To reply to a request you can use the httpd_HTMLResponse function for standard HTML responses, and httpd_fileResponse to send binary data from a file. There’s a more generic method httpd_response that can be used to implement replies with data from other sources or with other MIME types.

Running the Example

Compile the example with $ make and run it with $ ./example.

Once running, the code will start increasing a counter each 5 seconds while the HTTP service runs, and your Raspberry Pi now will respond over HTTP to requests made to a few specific URLs, namely “/stop“, “/counter” and “/picture“. Anything else will cause a simple and generic 404 message.

Here you will see several calls made from my browser (Chrome) to my Raspberry Pi running the example. The local IP address of my Pi  in my home network is I had to append the port to the URL as I wasn’t using the default for HTTP (80).

This is the console output of the program:

The same requests from the perspective of the Raspberry Pi.

After the “/stop” URI was invoked, the execution ended.
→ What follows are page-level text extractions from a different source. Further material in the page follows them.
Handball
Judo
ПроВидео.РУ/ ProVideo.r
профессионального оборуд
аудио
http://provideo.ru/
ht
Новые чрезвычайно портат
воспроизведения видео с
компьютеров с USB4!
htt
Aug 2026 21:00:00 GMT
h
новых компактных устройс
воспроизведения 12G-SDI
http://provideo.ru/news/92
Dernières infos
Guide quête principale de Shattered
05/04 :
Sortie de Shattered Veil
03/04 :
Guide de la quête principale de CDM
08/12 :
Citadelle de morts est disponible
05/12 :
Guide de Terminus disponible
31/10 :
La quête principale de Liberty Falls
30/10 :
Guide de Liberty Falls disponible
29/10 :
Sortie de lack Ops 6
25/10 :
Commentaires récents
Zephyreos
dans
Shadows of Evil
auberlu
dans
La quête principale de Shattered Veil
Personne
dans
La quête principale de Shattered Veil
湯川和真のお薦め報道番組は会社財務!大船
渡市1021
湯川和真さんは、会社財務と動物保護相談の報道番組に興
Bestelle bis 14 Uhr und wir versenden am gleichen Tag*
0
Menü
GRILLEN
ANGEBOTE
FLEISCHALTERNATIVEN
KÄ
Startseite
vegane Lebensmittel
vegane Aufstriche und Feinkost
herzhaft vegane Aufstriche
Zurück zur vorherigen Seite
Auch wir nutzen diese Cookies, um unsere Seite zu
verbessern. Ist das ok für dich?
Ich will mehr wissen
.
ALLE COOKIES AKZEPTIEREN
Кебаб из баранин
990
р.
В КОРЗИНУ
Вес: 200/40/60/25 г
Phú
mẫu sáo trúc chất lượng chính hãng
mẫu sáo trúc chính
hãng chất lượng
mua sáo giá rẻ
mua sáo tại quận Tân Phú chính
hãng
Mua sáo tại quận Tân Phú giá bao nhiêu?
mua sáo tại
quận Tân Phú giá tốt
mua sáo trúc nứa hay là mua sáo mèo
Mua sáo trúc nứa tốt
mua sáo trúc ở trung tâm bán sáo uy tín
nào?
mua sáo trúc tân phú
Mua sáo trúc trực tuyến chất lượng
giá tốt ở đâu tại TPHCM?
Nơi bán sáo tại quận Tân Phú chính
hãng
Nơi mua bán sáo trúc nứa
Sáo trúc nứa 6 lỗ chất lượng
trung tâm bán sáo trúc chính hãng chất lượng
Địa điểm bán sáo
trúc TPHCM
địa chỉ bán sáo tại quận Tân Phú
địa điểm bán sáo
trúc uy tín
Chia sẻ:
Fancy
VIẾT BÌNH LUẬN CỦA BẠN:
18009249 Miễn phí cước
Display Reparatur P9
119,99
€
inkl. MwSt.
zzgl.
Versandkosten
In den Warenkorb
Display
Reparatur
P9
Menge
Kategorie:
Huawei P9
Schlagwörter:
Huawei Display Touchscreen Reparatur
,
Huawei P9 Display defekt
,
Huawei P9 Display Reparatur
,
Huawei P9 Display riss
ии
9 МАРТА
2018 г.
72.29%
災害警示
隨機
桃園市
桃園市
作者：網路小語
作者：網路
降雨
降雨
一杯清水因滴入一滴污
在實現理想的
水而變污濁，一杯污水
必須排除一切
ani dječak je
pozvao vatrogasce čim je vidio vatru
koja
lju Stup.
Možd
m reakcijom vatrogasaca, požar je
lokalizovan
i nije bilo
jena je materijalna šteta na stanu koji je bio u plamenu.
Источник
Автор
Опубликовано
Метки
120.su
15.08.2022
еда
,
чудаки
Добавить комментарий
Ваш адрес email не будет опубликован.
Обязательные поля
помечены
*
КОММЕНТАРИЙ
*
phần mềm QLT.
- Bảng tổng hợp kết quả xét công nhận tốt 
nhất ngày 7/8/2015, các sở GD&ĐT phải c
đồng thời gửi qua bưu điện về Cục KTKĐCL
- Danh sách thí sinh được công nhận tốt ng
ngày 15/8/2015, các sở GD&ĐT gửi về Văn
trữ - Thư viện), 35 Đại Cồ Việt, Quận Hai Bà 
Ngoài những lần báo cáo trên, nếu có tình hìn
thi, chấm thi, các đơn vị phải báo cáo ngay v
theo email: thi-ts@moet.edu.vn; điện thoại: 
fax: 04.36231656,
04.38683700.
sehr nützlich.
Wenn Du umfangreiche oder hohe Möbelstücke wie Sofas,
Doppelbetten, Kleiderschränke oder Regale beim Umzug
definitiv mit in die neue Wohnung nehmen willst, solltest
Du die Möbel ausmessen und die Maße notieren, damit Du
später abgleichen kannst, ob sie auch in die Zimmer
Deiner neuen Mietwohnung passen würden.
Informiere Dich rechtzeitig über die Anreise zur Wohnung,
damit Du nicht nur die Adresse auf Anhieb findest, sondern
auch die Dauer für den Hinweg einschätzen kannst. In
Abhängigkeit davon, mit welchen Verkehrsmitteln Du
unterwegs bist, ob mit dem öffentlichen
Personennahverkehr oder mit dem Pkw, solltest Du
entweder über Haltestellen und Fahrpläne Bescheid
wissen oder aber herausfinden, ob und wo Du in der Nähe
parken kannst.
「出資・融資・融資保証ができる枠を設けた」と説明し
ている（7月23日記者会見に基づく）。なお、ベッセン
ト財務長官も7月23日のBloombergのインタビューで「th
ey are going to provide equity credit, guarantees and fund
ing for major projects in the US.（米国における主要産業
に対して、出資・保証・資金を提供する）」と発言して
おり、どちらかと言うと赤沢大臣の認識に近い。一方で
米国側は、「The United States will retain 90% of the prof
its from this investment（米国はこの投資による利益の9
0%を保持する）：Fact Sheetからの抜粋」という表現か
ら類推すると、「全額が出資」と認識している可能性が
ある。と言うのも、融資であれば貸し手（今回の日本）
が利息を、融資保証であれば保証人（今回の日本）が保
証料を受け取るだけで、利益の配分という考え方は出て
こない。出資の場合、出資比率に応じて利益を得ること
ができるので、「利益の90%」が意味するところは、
Since you can specify the MIME type of the data you return, you can serve pretty much any kind of content you want including JSON, XML, pictures, binary files, etc. And because you are running a program and not a PHP script, you can get this data from hardware sensors, input devices, system processes, weird filesystems and virtually anything you can access from native C code.

I know this will come in handy in my future projects, so that alone was reason enough to do this,  but it would be great if this happens to be useful to other people as well. Again, all the code and the example is in the GIT-Hub Repository if you want to give it a try.